**EXERCISE DESCRIPTION:**
In the records below, the line with "країни прибули понад 16" opens the range and the line with "домівки і опинилися у т" closes it; print that range exactly and nothing else.

**PROVIDED DATA:**
.....
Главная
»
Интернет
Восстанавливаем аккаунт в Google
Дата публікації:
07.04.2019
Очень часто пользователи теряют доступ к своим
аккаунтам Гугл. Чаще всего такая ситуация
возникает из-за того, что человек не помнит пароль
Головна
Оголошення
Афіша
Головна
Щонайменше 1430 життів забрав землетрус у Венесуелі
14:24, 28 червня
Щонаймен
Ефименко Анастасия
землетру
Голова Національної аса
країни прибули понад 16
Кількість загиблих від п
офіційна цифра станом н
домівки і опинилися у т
.....
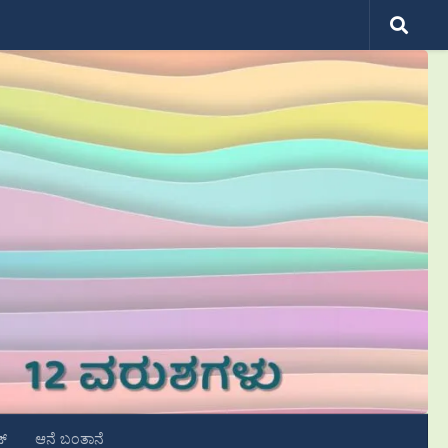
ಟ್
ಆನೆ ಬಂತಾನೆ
.....
**RESPONSE TO THIS TASK:**
країни прибули понад 16
Кількість загиблих від п
офіційна цифра станом н
домівки і опинилися у т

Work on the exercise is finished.